The Bear, Kaosun İçinde Kendini Bulmak
Bir kaostan diğerine, YES CHEF!
The Bear, 2022 yılında Christopher Storer tarafından yaratılan bir Amerikan komedi-drama televizyon dizisi. Komedi - dram kategorisine koymak ne kadar mantıklı olur, orası tartışılır fakat kendine has diyalogları, senaryosu ve sinematografisi ile 3 sezondur gönlümüze taht kurduğu kesin. Bazen anlaması zor olsa da aslında herkesin kendine ait bir parçanın yansımasını gördüğü bir yapım.
Dizinin başrol oyuncusu Carmen "Carmy" Berzatto, hepimizin Shameless dizisinden tanıdığı, benim lise yıllarımın crush’ı, Jeremy Allen White. İlk sezonda Carmy’nin dünyaca ünlü, çok başarılı bir şef olduğunu görüyoruz. New York’da çalıştığı restorandan ayrılıp Chicago da bulunan The Beef adlı aile restoranına geri dönüşüyle olaylar başlıyor. İlk sezonu nasıl özetlersin diye sorarsanız, kaos değil kapana kısılmışlık hissi derim. Abisi Micheal’ın ani ve trajik ölümü nedeniyle çok sevdiği işini bırakıp eve dönmek zorunda kalan Carmy için bu hepimizin ortak algısında olan eve dönüş hissinden daha farklı. Kardeşinin neredeyse iflas ettirdiği başarısız aile dükkanını kurtarması gerektiğini hissediyor. Bunu sadece kardeşinin anısını onurlandırmak için değil, aynı zamanda kendisine bir şeyler kanıtlamak için istiyor.

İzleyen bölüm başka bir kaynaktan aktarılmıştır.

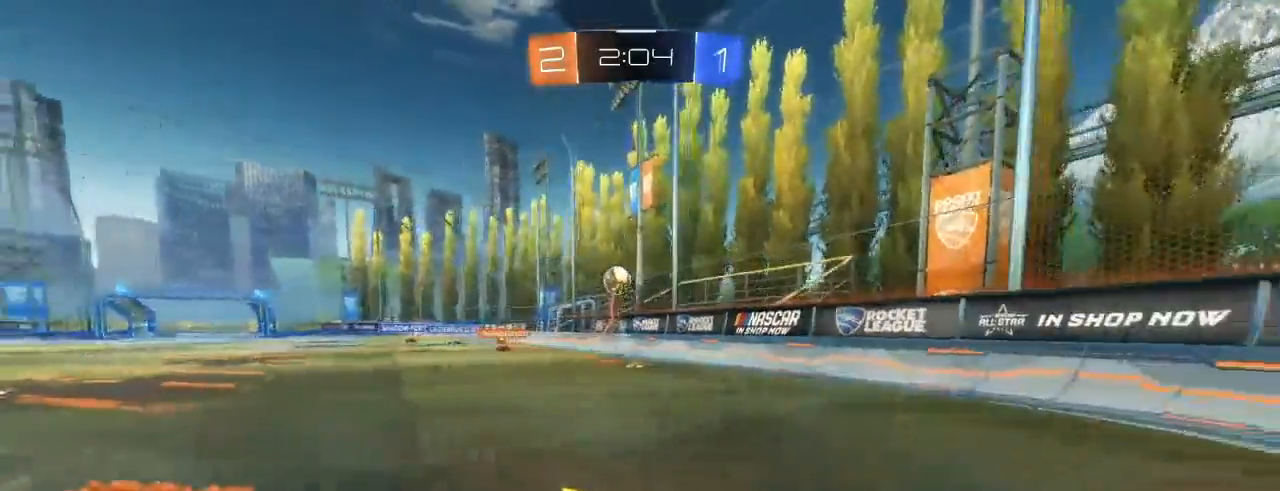
{"buttons": ["R2"], "left_stick": "left", "right_stick": "center", "events": [[83, "B", "down"], [200, "B", "up"], [367, "left_stick", "left"]]}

İlk sezonda The Beef’in profesyonellikten uzak çalışanlarıyla tanışıyoruz: Richie (Kuzen), Marcus, Tina, Neil, Gary ve Ebraheim. Ve tabii ki Micheal ve Carmy’nin ablası Sugar. Diziyi sevmemin bir diğer sebebi de her karakterin benim gözümde ana karakter kalitesinde derinliğe sahip olması
Carmy’nin geldiği mutfak kültüründen çok uzak olan bu mutfak ekibine bir de Sydney ekleniyor. Babasının favori restoranı The Beef’e küçükken sürekli gelen Sydney, tıpkı Carmy gibi ünlü bir şef olmak istiyor ve onu örnek alıyor. Carmy, abisi Michael’ın batmak üzere olan bu işletmeyi neden kendisine bıraktığını anlamasa da dükkanı satmak yerine herkesin güvenini kazanmak için çalışıyor ve onların rollerine saygı göstererek işe koyuluyor.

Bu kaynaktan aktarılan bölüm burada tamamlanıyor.